Craig M. Scariot of Longmont, Colo., and founder of Wyoming Investment Management Services, agreed to a censure and fine of $10,000.
 
Santa Fe, N.M. resident David A. Nagler, founder of New Line Capital LLC, settled for a censure and $25,000 fine. The SEC alleged that Nagler also misrepresented New Line’s assets under management.
 
A third advisor, Brenda L. Ridley of Bakersfield, Calif., founder of RIA firm Arete Ltd., which did business as Sky Peak Capital Management, agreed to an industry bar.
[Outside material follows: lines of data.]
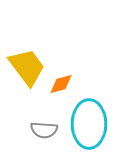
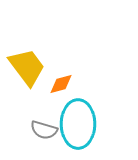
cyan ellipse: moved 11 px left
gray semicircle: rotated 12 degrees clockwise
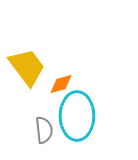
cyan ellipse: moved 1 px left, 8 px up
gray semicircle: rotated 112 degrees counterclockwise
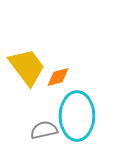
orange diamond: moved 3 px left, 7 px up
gray semicircle: rotated 96 degrees counterclockwise
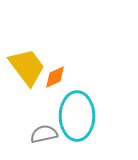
orange diamond: moved 3 px left; rotated 10 degrees counterclockwise
gray semicircle: moved 4 px down
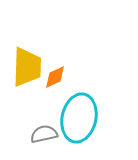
yellow trapezoid: rotated 39 degrees clockwise
cyan ellipse: moved 2 px right, 2 px down; rotated 12 degrees clockwise
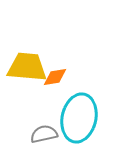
yellow trapezoid: rotated 87 degrees counterclockwise
orange diamond: rotated 15 degrees clockwise
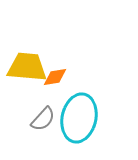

Arete ceased doing business in 2013 after settling an unrelated case with Colorado securities regulators.
 
The three advisors neither admitted or denied the SEC’s findings.
 
All the firms registered as Wyoming-based RIAs after the Dodd-Frank Act increased the threshold for SEC registration to $100 million or more in assets.
 
Wyoming does not regulate investment advisors, so all RIA firms based in the state, regardless of size, are required to register with the SEC.
 
“These investment advisors made false filings to become SEC-registered and risked giving investors the misleading appearance that they were larger firms with more assets,” said Julie Lutz, director of the SEC’s Denver office, in a statement.
 
Another reason some advisors wanted to stay with the SEC was to avoid multiple state registrations, said Cindi Hill, of Hill Compliance Advisors in San Diego.
 
State-registered advisors must register in every state where they have more than a de minimis number of clients, Hill said, while SEC-registered advisors can make simpler “notice filings” in all the states where they do business, Hill said.
 
Reached by phone, Scariot had no immediate comment. Messages left for Nagler and Ridley were not immediately returned Wednesday.